What is needed is an exact copy of the listing, with no pictures in it.

- _Information_
* * * * * * * * *
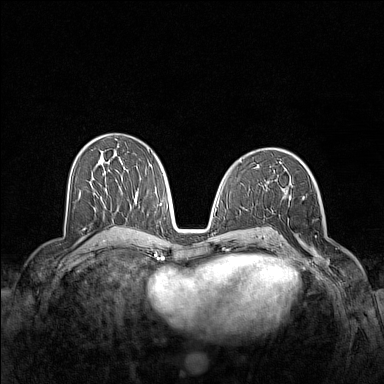
Breast MRI (dynamic contrast-enhanced), one axial slice; slice 77 of 160 in the series (ordered by position); dynamic contrast-enhanced series, time point 2 of 7 at this slice position (early post-contrast); 1.5 T; TE 1.8 ms, TR 5 ms; 1 mm slice thickness; 384 × 384 image matrix, field of view 340 × 340 mm. Female patient.
Annotated regions visible in this slice (semi-automatic segmentation, software-assisted and operator-edited):
- enhancing-tissue mask used for the functional tumour volume (all voxels passing the contrast-enhancement thresholds inside the analysis volume; usually the tumour): bounding box <297,196,331,271> (left, top, right, bottom; pixels)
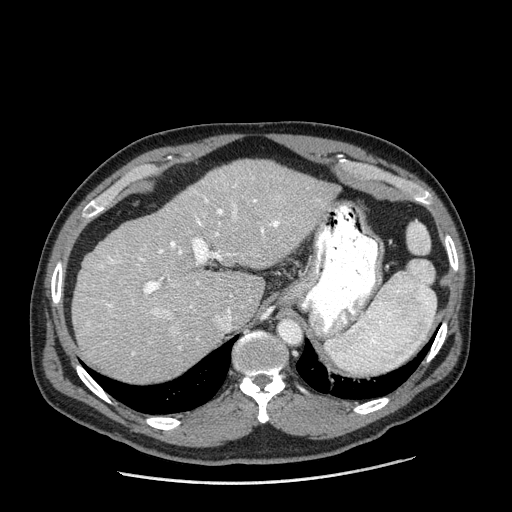
Contrast-enhanced abdominal CT (liver protocol), one axial slice. Slice 135 of 198 in the series (ordered by position). Reconstruction kernel STANDARD. 120 kVp. One of 2 acquisitions stored at this slice position. Soft-tissue window (W 400 / L 40 HU). 2.5 mm slice thickness. 512 × 512 image matrix, field of view 400 × 400 mm. From the clinical record (not read from this slice): diagnosis: hepatocellular carcinoma (patient treated with transarterial chemoembolisation; whether this scan precedes or follows treatment is not stated here); TNM stage (as recorded): Stage-II; Child-Pugh class: A.
Outlined on this slice (semi-automatically segmented with operator editing):
- liver parenchyma outside the tumour (the mass and vessels are separate outlines, so this box may not span the whole liver): bounding box [x1, y1, x2, y2] px = [72, 160, 337, 382]
- portal vein: [88, 177, 279, 355]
* * * * * * * * *
- _Solution to this exercise_
Breast MRI (dynamic contrast-enhanced), one axial slice; slice 77 of 160 in the series (ordered by position); dynamic contrast-enhanced series, time point 2 of 7 at this slice position (early post-contrast); 1.5 T; TE 1.8 ms, TR 5 ms; 1 mm slice thickness; 384 × 384 image matrix, field of view 340 × 340 mm. Female patient.
Annotated regions visible in this slice (semi-automatic segmentation, software-assisted and operator-edited):
- enhancing-tissue mask used for the functional tumour volume (all voxels passing the contrast-enhancement thresholds inside the analysis volume; usually the tumour): bounding box <297,196,331,271> (left, top, right, bottom; pixels)
Contrast-enhanced abdominal CT (liver protocol), one axial slice. Slice 135 of 198 in the series (ordered by position). Reconstruction kernel STANDARD. 120 kVp. One of 2 acquisitions stored at this slice position. Soft-tissue window (W 400 / L 40 HU). 2.5 mm slice thickness. 512 × 512 image matrix, field of view 400 × 400 mm. From the clinical record (not read from this slice): diagnosis: hepatocellular carcinoma (patient treated with transarterial chemoembolisation; whether this scan precedes or follows treatment is not stated here); TNM stage (as recorded): Stage-II; Child-Pugh class: A.
Outlined on this slice (semi-automatically segmented with operator editing):
- liver parenchyma outside the tumour (the mass and vessels are separate outlines, so this box may not span the whole liver): bounding box [x1, y1, x2, y2] px = [72, 160, 337, 382]
- portal vein: [88, 177, 279, 355]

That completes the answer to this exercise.